# Selected text
□ □ □ □ □

The Last Girl on Earth
Author: Alexandra Blogier
Genre: Young Adult
Publisher: Delacorte Press
A review by Brooke Ali
Sixteen-year-old Li is the last human on Earth. Saved as a baby by a human-sympathizer and raised as his own child, she is constantly aware of what makes her different from the Abdoloreans who took over the planet and wiped out her species – and how hard she has to work to keep her secret. With placement assessment for the upcoming mandatory military conscription looming, Li can’t afford to lose focus if she hopes to place as an officer, the only rank that doesn’t risk exposing her true identity. But when she meets Ryn, the captivating new boy in her class, her whole world threatens to fall apart.
As YA goes, it’s fascinating to see the format tackle post-colonialism. The Abdoloreans are serial colonists; the seven year mandatory military conscription is centred around setting up new colonization initiatives or putting down the resistances to the current ones; they’re constantly fighting the indigenous populations of various planets. I would have liked to learn more about why the Abdoloreans are engaging in this initiative so intensely: is it a form of manifest destiny? A righteous need to police all the populations of the universe? Are they fleeing their own ruined planet to colonize others? Or are they just parasites and this is what they’re driven to do? Their motives for eliminating the humans is that humans didn’t deserve to live on a planet that they were actively destroying, but their motives for traveling to Earth in the first place are less clear.
The theme of environmentalism is also present. The humans were deemed unworthy of the planet due to their abuse and neglect of the environment, yet the Abdoloreans’ response was to kill the inhabitants (including most of the animal life) with radiation. Even some of their own settlers died, in the early years of post-human colonization, of radiation poisoning. The hypocrisy seems lost on them and the narrative they maintain of their history on this planet. This threatens to chip away at any message the book may have had about the importance of environmental stewardship, especially with how Utopian the current Abdolorean world seems to be, with their high levels of technology and beautiful beach-front landscape.
Li is able to hide among an alien species because Abdoloreans are almost identical to humans, except for greater physical strength, better resilience to disease and injury, higher mental acuity, and gills. Its a bit of a stretch, but the idea of a universe populated by humanoid creatures is a suspension of disbelief we’ve all been maintaining for the history of the sci-fi genre so I’ll give it a pass. However, in many ways it’s hard to see much of a difference between Abdolorean culture and our own. They wear pants, dresses, and shoes. They live in slightly higher technology versions of human houses. They go shopping at a downtown shopping centre. They have prom. I even noticed the characters using words and terms that etymologically would have no place in a non-human culture. The only thing that really made the Abdoloreans “other” was Li constantly telling the reader that they are. I feel there was a missed opportunity to create a really distinct culture. Instead, all the teenaged characters just act like, well, American teenagers.
Check it out! The Last Girl on Earth is an interesting premise with some enjoyable, relatable characters, a good plot, and a sweet, if predictable, romance. I wish more detail had been put into the world building, but the end is set up for a sequel, so there’s always hope that the next book will fill in more of those details and that it will dive deeper into the post-colonial themes.

□ □ □ □ □

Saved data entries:
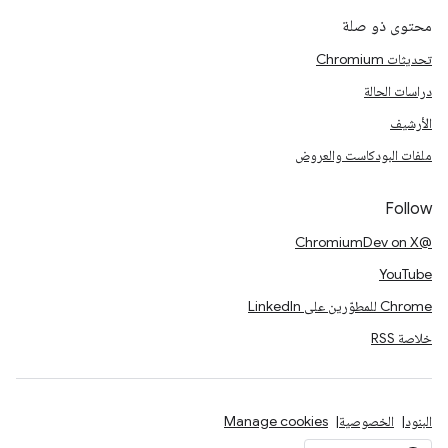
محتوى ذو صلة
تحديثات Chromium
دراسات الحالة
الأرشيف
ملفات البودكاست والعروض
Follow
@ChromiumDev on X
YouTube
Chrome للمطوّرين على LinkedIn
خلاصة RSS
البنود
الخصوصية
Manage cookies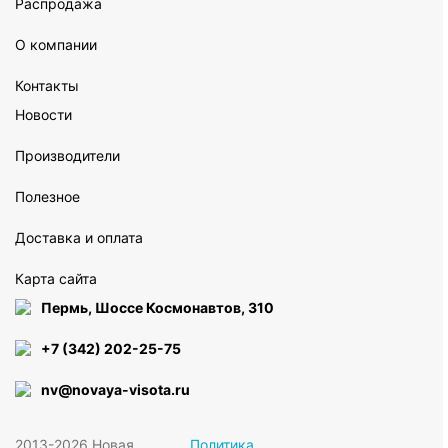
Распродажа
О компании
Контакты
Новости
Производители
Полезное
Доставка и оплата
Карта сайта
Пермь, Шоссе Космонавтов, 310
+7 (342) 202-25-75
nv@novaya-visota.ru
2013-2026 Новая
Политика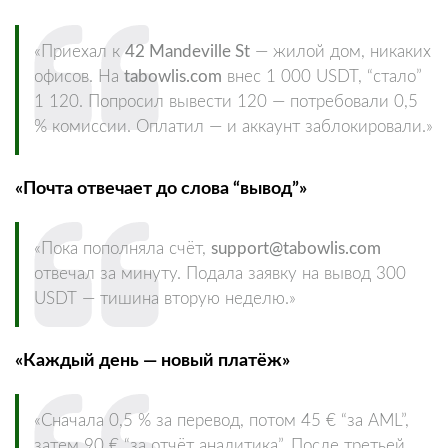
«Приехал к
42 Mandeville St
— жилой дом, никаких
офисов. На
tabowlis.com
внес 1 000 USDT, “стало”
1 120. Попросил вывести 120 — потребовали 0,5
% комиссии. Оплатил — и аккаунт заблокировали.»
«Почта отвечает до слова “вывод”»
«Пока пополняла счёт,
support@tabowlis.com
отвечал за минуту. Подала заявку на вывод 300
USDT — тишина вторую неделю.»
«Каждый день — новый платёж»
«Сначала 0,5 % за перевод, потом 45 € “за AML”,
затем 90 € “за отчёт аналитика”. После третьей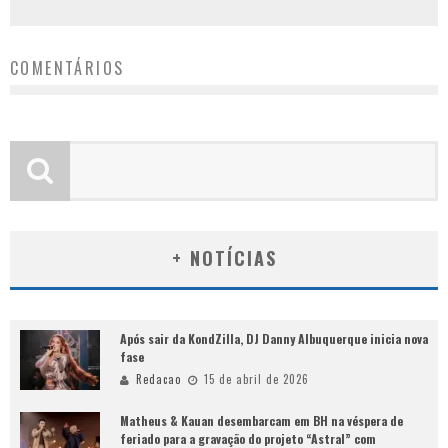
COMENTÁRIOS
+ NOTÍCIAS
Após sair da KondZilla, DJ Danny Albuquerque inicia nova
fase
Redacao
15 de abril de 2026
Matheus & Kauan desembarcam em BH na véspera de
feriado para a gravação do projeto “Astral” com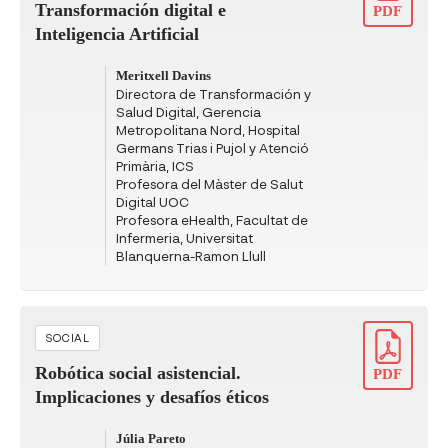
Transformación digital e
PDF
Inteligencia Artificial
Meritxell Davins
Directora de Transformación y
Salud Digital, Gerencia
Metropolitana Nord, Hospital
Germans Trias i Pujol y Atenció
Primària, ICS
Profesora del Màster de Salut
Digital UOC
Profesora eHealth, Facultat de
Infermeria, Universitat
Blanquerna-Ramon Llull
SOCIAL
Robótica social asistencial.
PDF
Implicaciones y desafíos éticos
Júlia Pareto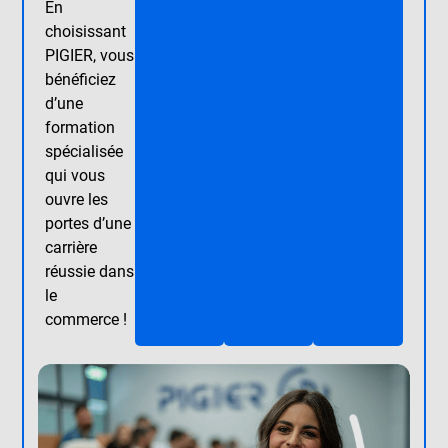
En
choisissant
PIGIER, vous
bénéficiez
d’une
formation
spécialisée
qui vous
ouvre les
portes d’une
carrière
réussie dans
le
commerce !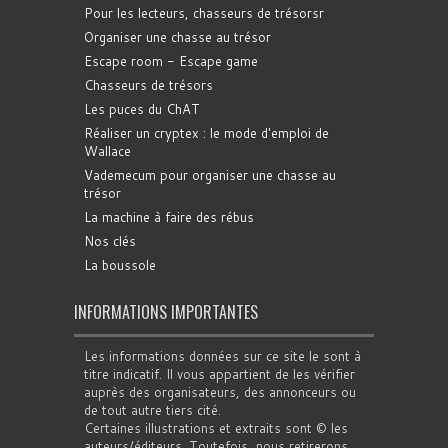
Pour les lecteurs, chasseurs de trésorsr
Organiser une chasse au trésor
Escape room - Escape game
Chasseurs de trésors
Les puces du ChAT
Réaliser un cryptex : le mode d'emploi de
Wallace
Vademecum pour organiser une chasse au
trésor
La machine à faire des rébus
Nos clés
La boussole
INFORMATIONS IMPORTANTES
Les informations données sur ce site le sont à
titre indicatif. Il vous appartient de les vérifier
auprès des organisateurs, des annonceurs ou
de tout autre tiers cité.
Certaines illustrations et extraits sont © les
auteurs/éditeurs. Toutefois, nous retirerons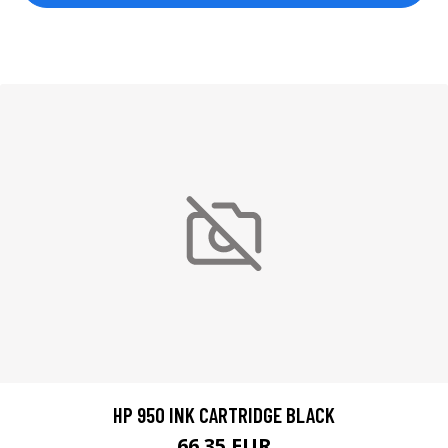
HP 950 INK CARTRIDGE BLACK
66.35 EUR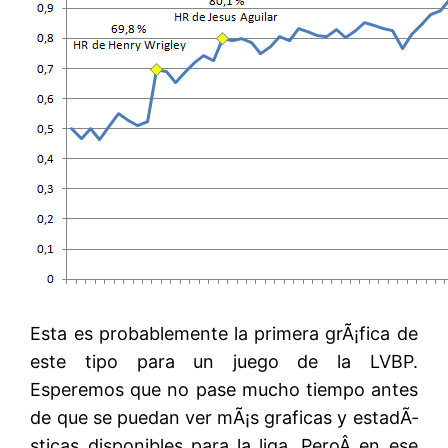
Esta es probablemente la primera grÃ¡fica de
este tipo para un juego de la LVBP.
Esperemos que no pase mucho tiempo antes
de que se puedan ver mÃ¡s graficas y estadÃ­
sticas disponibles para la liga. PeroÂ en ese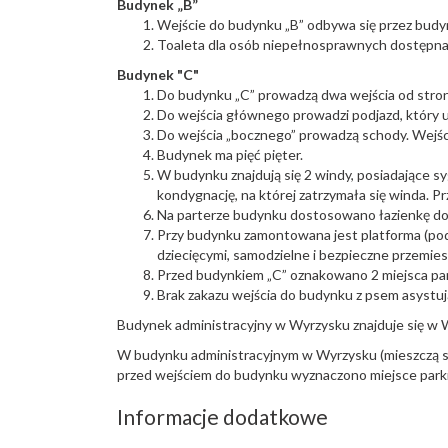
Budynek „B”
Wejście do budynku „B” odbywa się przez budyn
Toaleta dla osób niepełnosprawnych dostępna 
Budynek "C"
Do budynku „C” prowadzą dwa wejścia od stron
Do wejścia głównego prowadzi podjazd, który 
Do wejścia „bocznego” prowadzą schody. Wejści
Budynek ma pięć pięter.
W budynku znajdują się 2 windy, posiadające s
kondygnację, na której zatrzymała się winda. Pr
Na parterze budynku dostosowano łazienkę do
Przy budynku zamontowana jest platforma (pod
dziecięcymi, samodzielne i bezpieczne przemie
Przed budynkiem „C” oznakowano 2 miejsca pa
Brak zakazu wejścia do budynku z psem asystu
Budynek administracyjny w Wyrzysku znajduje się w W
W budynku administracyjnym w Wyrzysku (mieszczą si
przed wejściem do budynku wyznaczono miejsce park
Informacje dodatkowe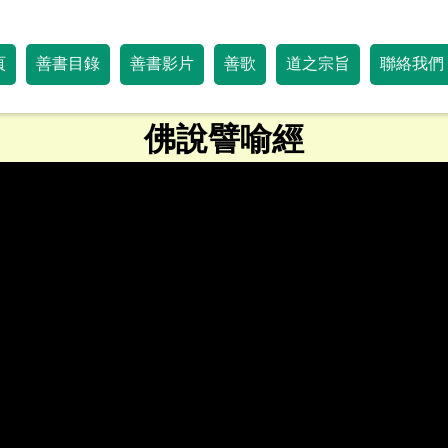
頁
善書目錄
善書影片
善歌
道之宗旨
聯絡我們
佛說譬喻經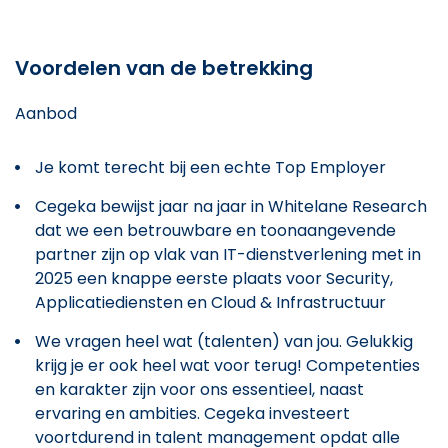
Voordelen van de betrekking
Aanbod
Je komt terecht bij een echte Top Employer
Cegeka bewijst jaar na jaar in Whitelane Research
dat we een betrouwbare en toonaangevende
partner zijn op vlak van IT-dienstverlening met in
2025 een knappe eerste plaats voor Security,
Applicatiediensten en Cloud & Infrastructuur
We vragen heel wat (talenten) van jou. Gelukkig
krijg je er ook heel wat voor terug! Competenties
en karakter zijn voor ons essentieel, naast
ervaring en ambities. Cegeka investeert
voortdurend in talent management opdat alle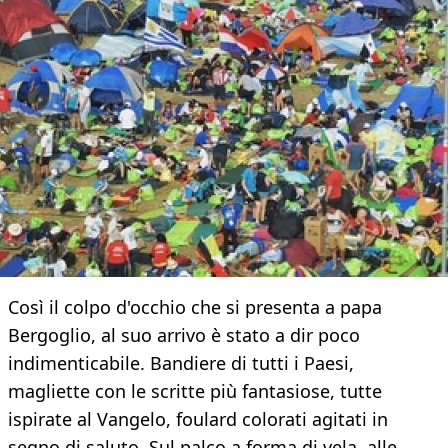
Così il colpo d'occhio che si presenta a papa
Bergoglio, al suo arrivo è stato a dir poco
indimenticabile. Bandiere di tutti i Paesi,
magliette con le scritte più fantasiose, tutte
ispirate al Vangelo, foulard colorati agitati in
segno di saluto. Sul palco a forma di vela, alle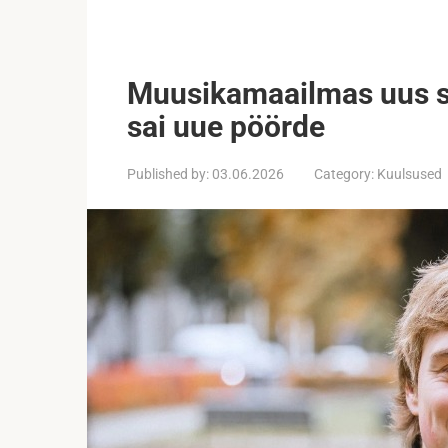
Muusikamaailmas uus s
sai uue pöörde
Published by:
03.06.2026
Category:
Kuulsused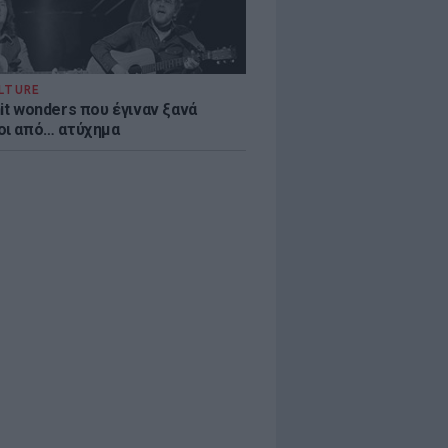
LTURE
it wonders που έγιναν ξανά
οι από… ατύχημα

□ □ □ □ □

According to the book review, in what ways do Abdoloreans differ from humans?

They have greater physical strength, better resilience to disease and injury, higher mental acuity, and gills.